Ele também faz uma crítica sobre a máxima de que o STF estaria ocupando o lugar do legislativo, mas que isso tem sido provocado pelos próprios parlamentares. "Ele está extrapolando, mas a culpa é nossa. Isso precisa ser ordenado e serve para qualquer governo, para que as ações não sejam banalizadas junto ao Supremo”, defendeu.
Nos últimos anos, a intervenção do Judiciário em atos típicos do Legislativo e do Executivo se tornaram frequentes. Segundo informações repassadas pela equipe de Augusto Coutinho, desde 2000, foram registradas 1.620 ações de controle concentrado de constitucionalidade distribuídas por partidos políticos no STF. Isso dá em média 81 ações por ano.

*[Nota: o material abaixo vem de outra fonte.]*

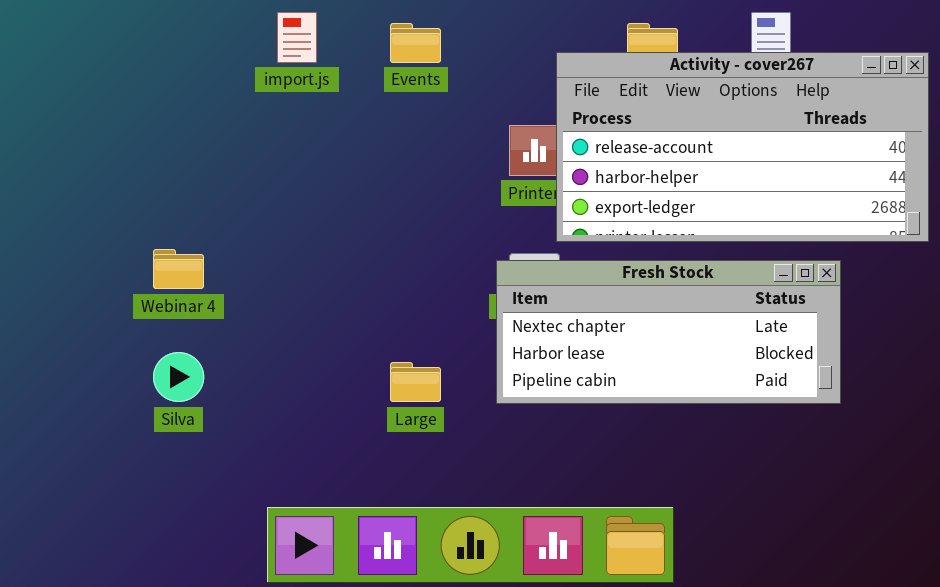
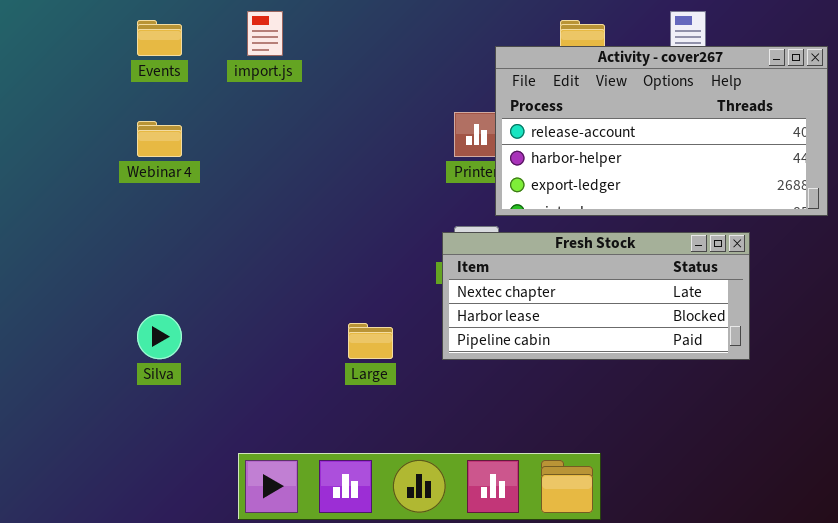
Events: [390,23,441,63] -> [137,20,182,56], moved
Webinar 4: [153,249,204,289] -> [137,121,182,157], moved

No início do governo Bolsonaro , o PSL, o Podemos e o Cidadania acionaram o STF para impedir a criação do juiz de garantias, figura nascida no pacote anticrime que o presidente encaminhou ao Congresso e acabou aprovado pelos parlamentares. Em janeiro de 2020, porém, o então presidente do STF, ministro Dias Toffoli, manteve a validade da norma.
Apesar disso, o magistrado suspendeu o dispositivo "que determina aos tribunais que adotem sistema de rodízio de magistrados para efetivar a criação do juízo das garantias nas comarcas que tenham apenas um juiz", por entender que isso violaria o poder de auto-organização dos tribunais, e o "dispositivo pelo qual o juiz que conheça de prova declarada inadmissível fica impedido de proferir decidir", de acordo com o Supremo.
Com a falta de harmonia dos entes federados (União, estados e municípios) no enfrentamento da pandemia da covid-19, as ADIs, têm tido um retorno mais efetivo. No último mês de dezembro, por exemplo, acatando Ação Direta de Inconstitucionalidade (ADI) ajuizada pela Rede Sustentabilidade, o ministro Ricardo Lewandowski decidiu estender a vigência da lei 13.979/2020, "que estabelece medidas sanitárias para combater a pandemia da covid-19". Entre as medidas asseguradas da lei, consta o isolamento social para evitar a propagação da doença, e a quarentena, com restrição de atividades.
Para o advogado e professor de direito, Deco Costa, propostas que limitem o número das ações, não se concentram no verdadeiro problema da questão. "Esse tipo de projeto de lei vem mais para tapar o sol com a peneira. O problema é entender a finalidade daquela representação. Temas como a união homoafetiva, uso de células-tronco, ganharam campo de resolução no Judiciário, porque no Legislativo, até pela composição conservadores, eles acham muito mais cômodo que essas matérias ganhem o ambiente judicial para não se comprometerem com suas bases”, afirmou.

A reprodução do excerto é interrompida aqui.